I've had my Mini Max fer bout 2 weeks now and FINALLY got to use it! (been killing me) Much quicker to light up and get up to heat then it's bigger brother large that I have. The ole lady brought home a couple pork tenderloins fer a quick cook! Turned out good, I wasn't impressed by the peppercorn one but the mesquite BBQ one wasn't too shabby! Cooked to 150 internal at 350. Teamed up w/ some limas/fried squash/noodles/ and of course biscuits and VA mountain honey....mmmmm


----------



## WAReilly (Jun 2, 2014)

That looks great Jason!


----------



## Splittine (Nov 24, 2007)

Bout damn time


----------



## 192 (Oct 1, 2007)

Dad....


----------



## Jason (Oct 2, 2007)

grouper22 said:


> Dad....



You were suppose to get up w/ me and come out to shoot this week? hahaha my cell is broke, been w/out it fer 2 days---hasn't been too bad! Have to get a few folks together to shoot and cook!!!:thumbsup:

And Chase, it wasn't as hard "making my MM dirty" fer the 1st time!! hahaha she's ready fer the next venture! May make my large sit the bench unless I need the space fer bigger cooks!!! Hope she don't get jealous!


----------



## ET1SS (Jan 21, 2013)

*try this*

I found this recipe about three years ago, I found the key is high temp sear on tenderloin. I have shared this with friends and all have really enjoyed. I get my egg about 600 and get a good char. You won't be disappointed. This works great for week nights because it cooks so quick, leftovers for sandwiches the next day are a bonus. I have tried a number of the preseason tenderloins and never been satisfied.
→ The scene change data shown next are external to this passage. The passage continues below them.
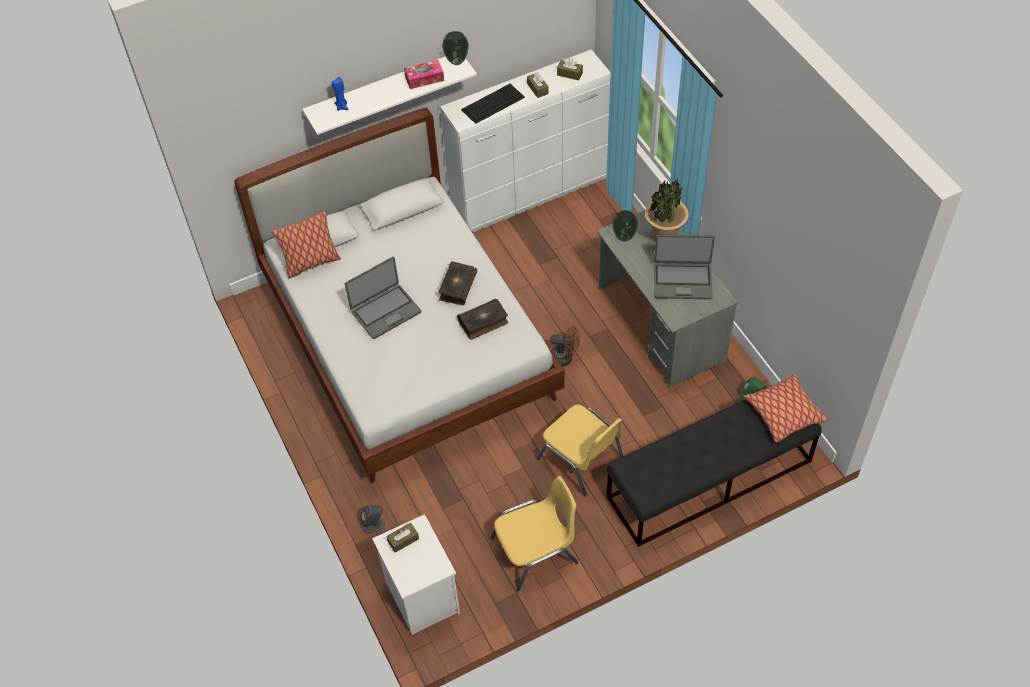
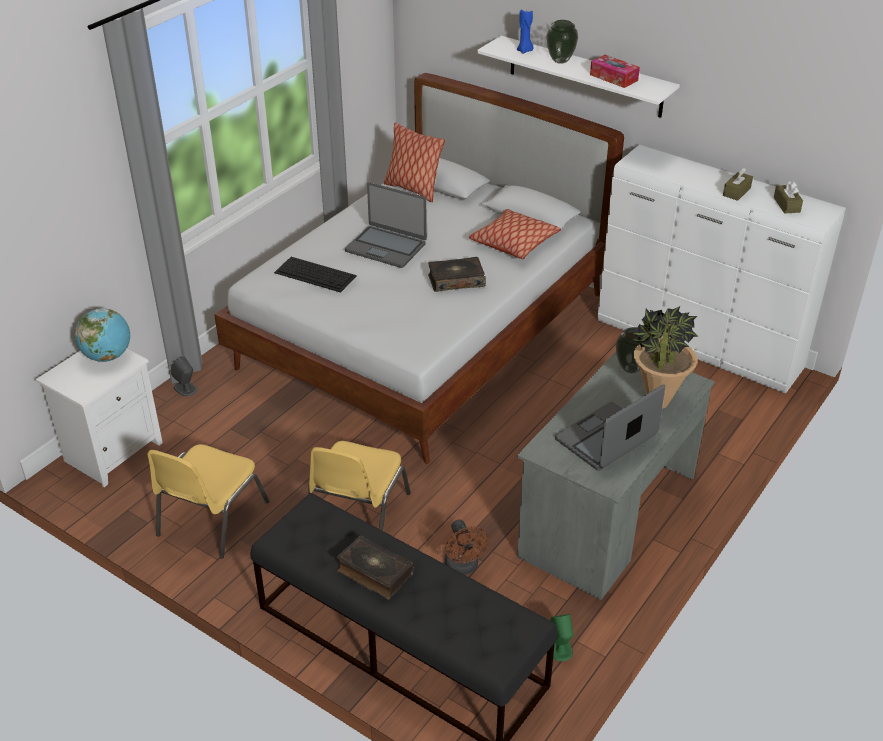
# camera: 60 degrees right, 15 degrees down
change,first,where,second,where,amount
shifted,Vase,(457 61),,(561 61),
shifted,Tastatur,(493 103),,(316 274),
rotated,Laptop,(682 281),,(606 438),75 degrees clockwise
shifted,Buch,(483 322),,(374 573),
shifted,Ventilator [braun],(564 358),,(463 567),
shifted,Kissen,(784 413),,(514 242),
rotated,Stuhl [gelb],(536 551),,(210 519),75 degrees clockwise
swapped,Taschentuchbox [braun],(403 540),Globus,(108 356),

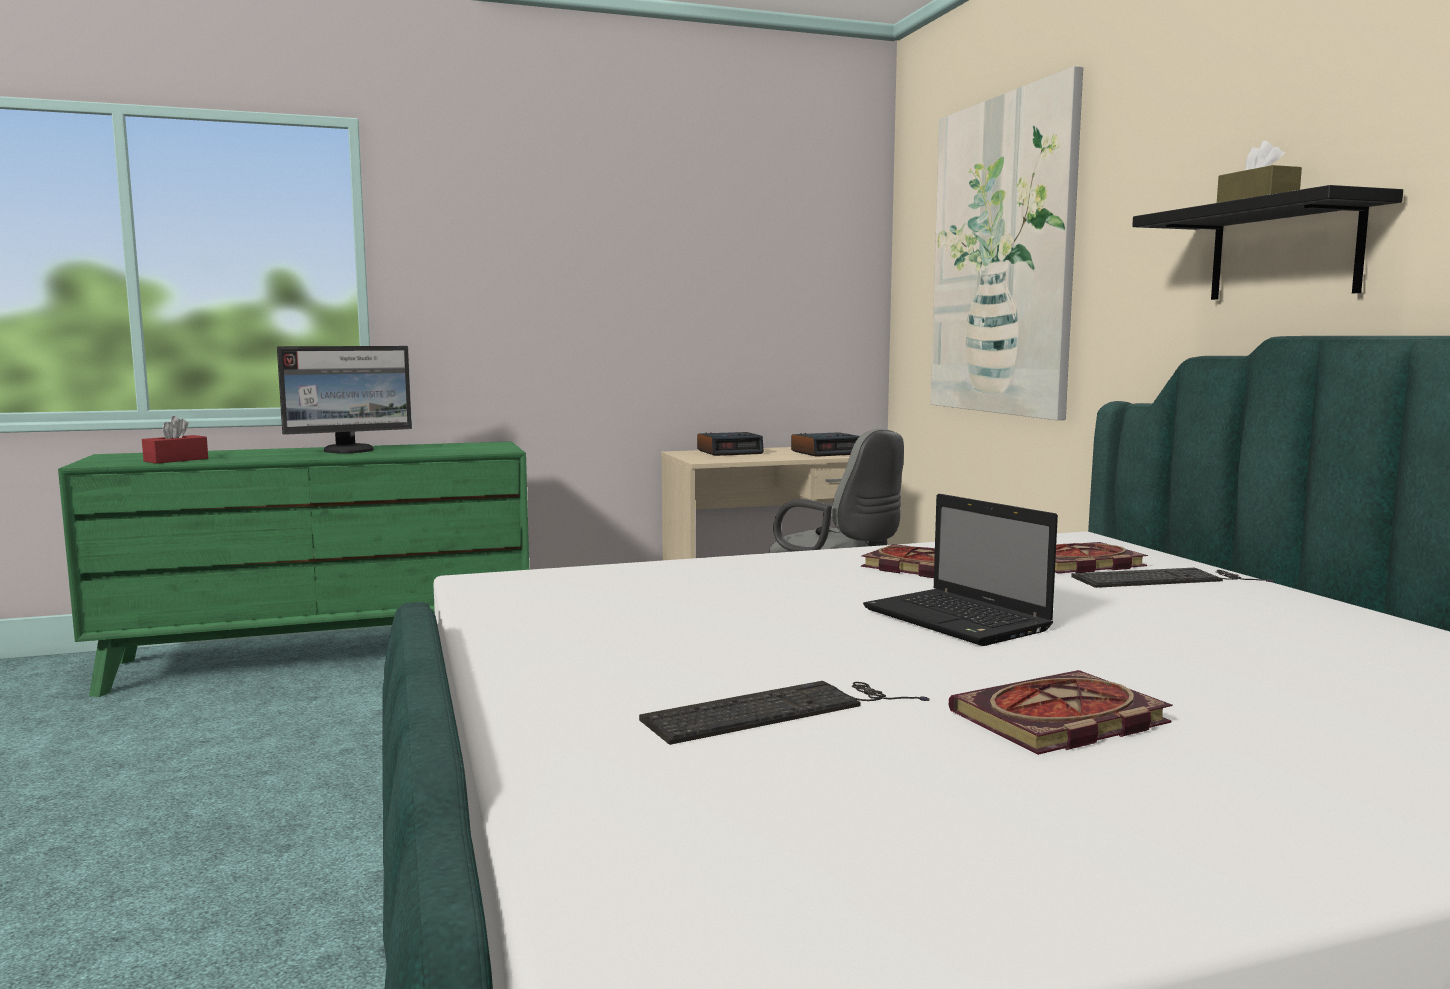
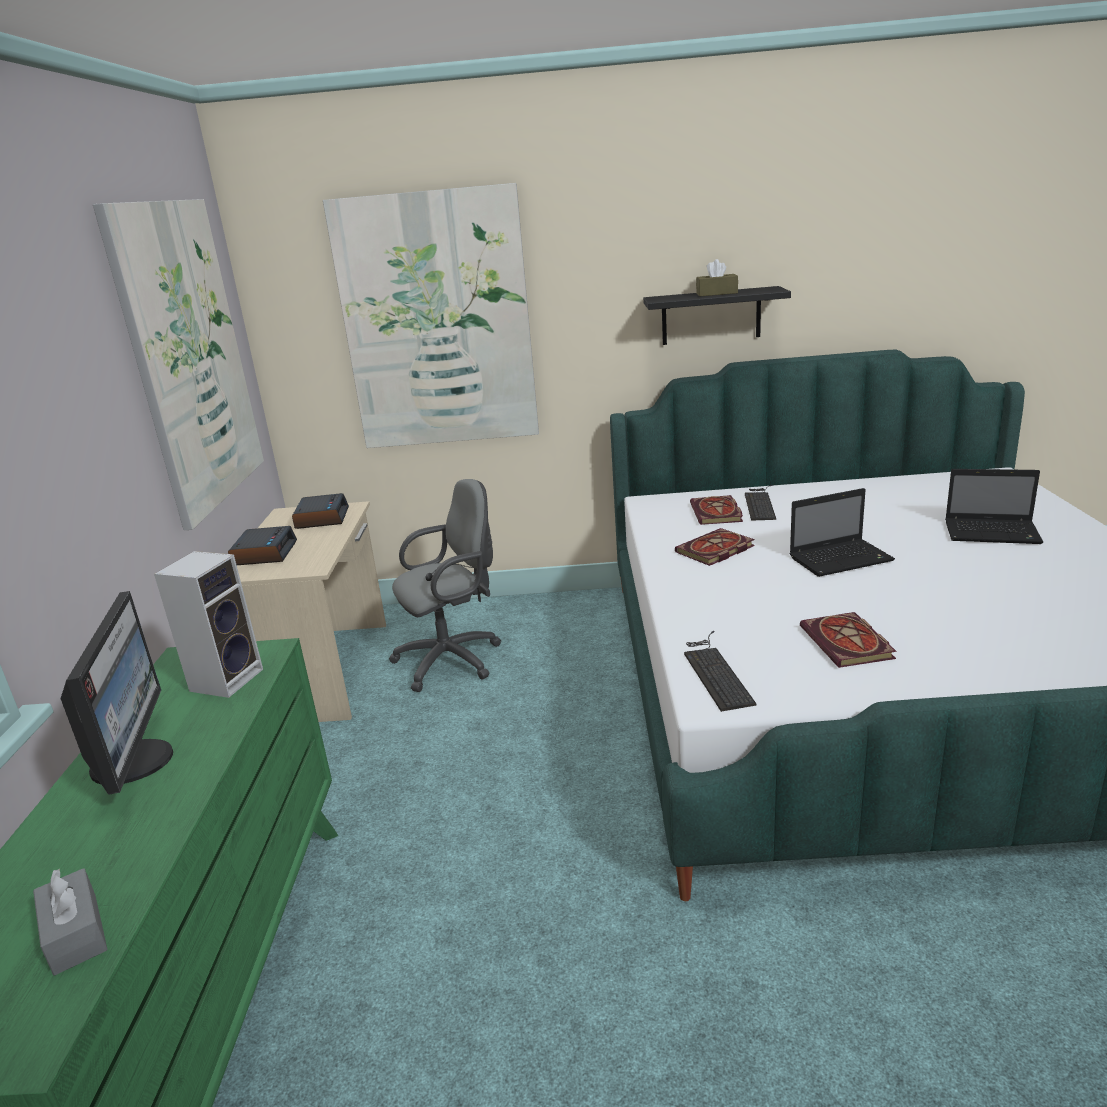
# camera: 70 degrees left, 15 degrees up
change,first,where,second,where,amount
repainted,Taschentuchbox [rot],(176 460),Taschentuchbox [grau],(75 933),
shifted,Buch,(1058 721),,(849 644),
shifted,Tastatur,(778 710),,(715 671),
new,,,Bild,(189 357),
new,,,Laptop,(993 533),
new,,,Lautsprecher,(227 678),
http://www.foodnetwork.com/recipes/tyler-florence/pork-tenderloin-with-chimichurri-recipe.html


----------



## lettheairout (Mar 11, 2008)

Jason said:


> You were suppose to get up w/ me and come out to shoot this week? hahaha my cell is broke, been w/out it fer 2 days---hasn't been too bad! Have to get a few folks together to shoot and cook!!!:thumbsup:
> 
> And Chase, it wasn't as hard "making my MM dirty" fer the 1st time!! hahaha she's ready fer the next venture! May make my large sit the bench unless I need the space fer bigger cooks!!! Hope she don't get jealous!


Shoot. Yup. Tannerite it is. 

sent from somewhere your not


----------



## Jason (Oct 2, 2007)

lettheairout said:


> Shoot. Yup. Tannerite it is.
> 
> sent from somewhere your not


Told ya I got a few cans of it....hahaha!:thumbsup:


----------



## lettheairout (Mar 11, 2008)

Give me a few weeks heads up. I will get my group together and we will bring food and more tannerite 

sent from somewhere your not


----------



## Jason (Oct 2, 2007)

lettheairout said:


> Give me a few weeks heads up. I will get my group together and we will bring food and more tannerite
> 
> sent from somewhere your not


After this weekend, I'm off on weekends fer a month.....:thumbsup: My neighbors won't complain....now I can't say we couldn't "wake the dead" at the cemetery next door!!!:yes::thumbsup: I ain't woke no one yet-------YET!


----------



## lettheairout (Mar 11, 2008)

It'll be big. 

sent from somewhere your not


----------